• _TASK REQUIREMENTS_
1. In the free-throw probability thread, under what condition can the success of a single trial be estimated from the proportion of earlier trials that succeeded?
2. Reproduce the free-throw probability thread word for word, everything from "It depends. It" down to "geometric (waiting) distribution.".
3. Resume the free-throw probability thread from its last sentence and write what comes next.

• _EXTRACT TO READ_
.....

You stand at the basketball free-throw line and make 30 attempts at at making a basket. You make 3 baskets, or 10% of your shots. Is it accurate to say that three weeks later, when you stand at the free-throw line, that the probability of making a basket on your first attempt is 10%, or .10?

1 Answer
Jan 1, 2015

It depends. It would take multiple assumptions that are unlikely to be true to extrapolate this answer from the data given for this to be the true probability of making a shot.

One can estimate the success of a single trial based on the proportion of previous trials which succeeded if and only if the trials are independent and identically distributed. This is the assumption made in the binomial (counting) distribution as well as the geometric (waiting) distribution.

However, shooting free throws is very unlikely to be independent or identically distributed. Over time, one can improve by finding "muscle memory," for example. If one steadily improves, then the probability of the early shots were lower than 10% and the finishing shots were higher than 10%.

In this example, we still don't know how to predict the probability of making one's first shot. How much does practice help your next session? How much do you lose the muscle memory by returning three weeks later?

.....

• _RECORD SET_
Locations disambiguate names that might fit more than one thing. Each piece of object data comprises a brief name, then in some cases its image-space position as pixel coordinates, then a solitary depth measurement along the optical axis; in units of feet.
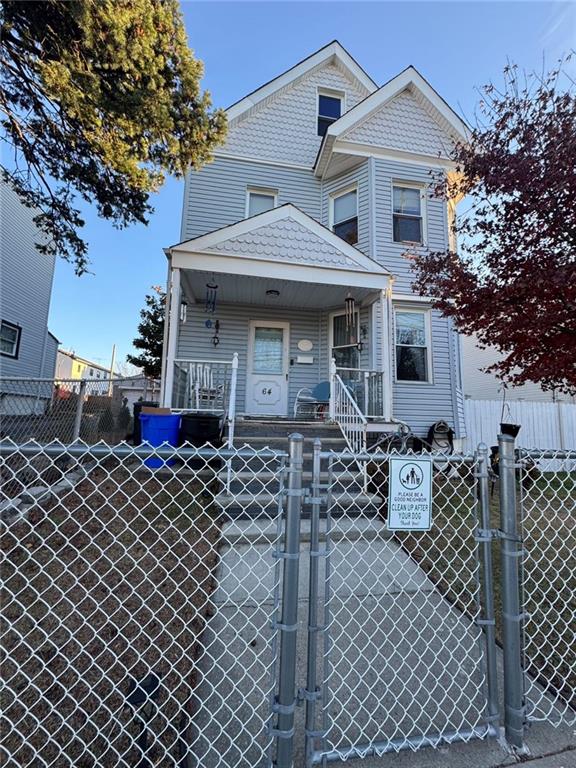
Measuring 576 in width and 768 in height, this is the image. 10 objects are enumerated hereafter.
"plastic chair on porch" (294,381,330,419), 27.12
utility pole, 123.08
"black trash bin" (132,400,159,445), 19.48
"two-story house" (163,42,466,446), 23.99
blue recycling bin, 18.51
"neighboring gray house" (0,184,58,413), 37.99
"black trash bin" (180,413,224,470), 19.14
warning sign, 5.90
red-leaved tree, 11.41
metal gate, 5.63
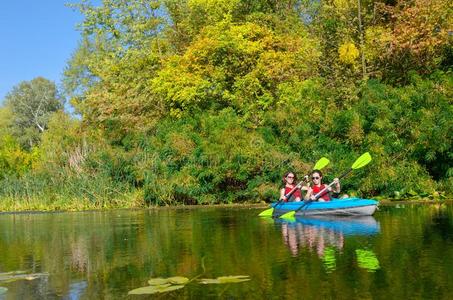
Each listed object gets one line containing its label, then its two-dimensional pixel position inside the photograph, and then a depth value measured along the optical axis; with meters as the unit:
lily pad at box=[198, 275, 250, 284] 7.99
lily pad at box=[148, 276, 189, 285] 8.12
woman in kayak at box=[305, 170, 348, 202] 16.27
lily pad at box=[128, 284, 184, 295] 7.59
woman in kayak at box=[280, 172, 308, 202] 17.25
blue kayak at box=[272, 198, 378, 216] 15.27
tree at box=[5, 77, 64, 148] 64.50
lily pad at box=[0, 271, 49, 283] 9.13
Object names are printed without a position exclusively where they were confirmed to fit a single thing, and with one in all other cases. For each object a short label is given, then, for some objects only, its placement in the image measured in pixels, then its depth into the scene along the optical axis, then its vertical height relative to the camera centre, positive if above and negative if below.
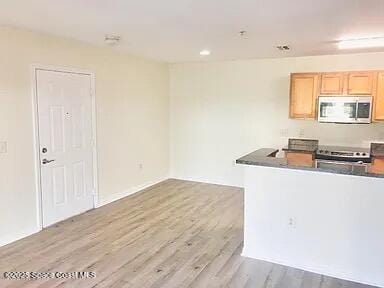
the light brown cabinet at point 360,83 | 4.80 +0.52
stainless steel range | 4.72 -0.55
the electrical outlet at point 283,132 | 5.79 -0.25
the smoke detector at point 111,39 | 3.92 +0.93
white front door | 4.13 -0.36
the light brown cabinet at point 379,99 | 4.73 +0.28
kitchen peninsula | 2.95 -0.94
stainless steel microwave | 4.76 +0.14
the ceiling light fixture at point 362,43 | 4.00 +0.95
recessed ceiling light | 4.98 +0.99
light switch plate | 3.62 -0.34
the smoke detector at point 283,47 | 4.48 +0.97
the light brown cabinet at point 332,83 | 4.98 +0.53
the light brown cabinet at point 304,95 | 5.18 +0.37
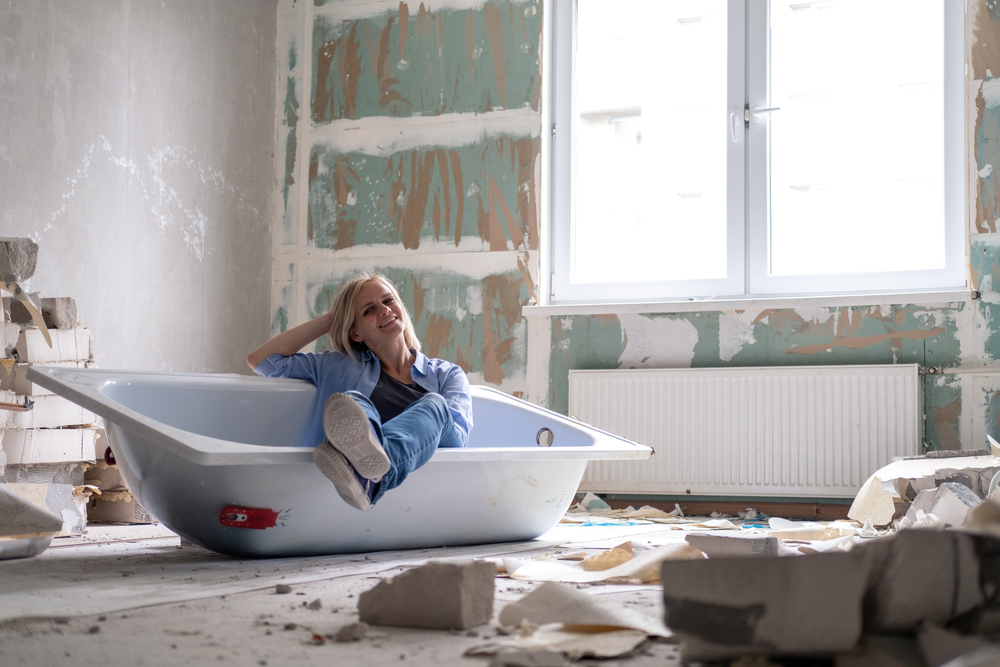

.....

• _WRITTEN RESPONSES_
1. Only if the trials are independent and identically distributed.

2.
It depends. It would take multiple assumptions that are unlikely to be true to extrapolate this answer from the data given for this to be the true probability of making a shot.

One can estimate the success of a single trial based on the proportion of previous trials which succeeded if and only if the trials are independent and identically distributed. This is the assumption made in the binomial (counting) distribution as well as the geometric (waiting) distribution.

3.
However, there is another concept known as personal probability. This fairly subjective concept is based on your own personal knowledge of a situation. It doesn't necessarily represent an accurate picture of reality, but rather is based on one's own interpretation of events.

To determine your personal probability, one can perform the following thought experiment. How much would someone else have to offer you for you to be willing to wager $1 on an event occurring?

Whatever this value #x# is, this defines the odds of the event occurring, which is equal to #1/x#. One can convert this personal odds into personal probability based on the equation:

#"probability" = ("odds")/(1+"odds")#.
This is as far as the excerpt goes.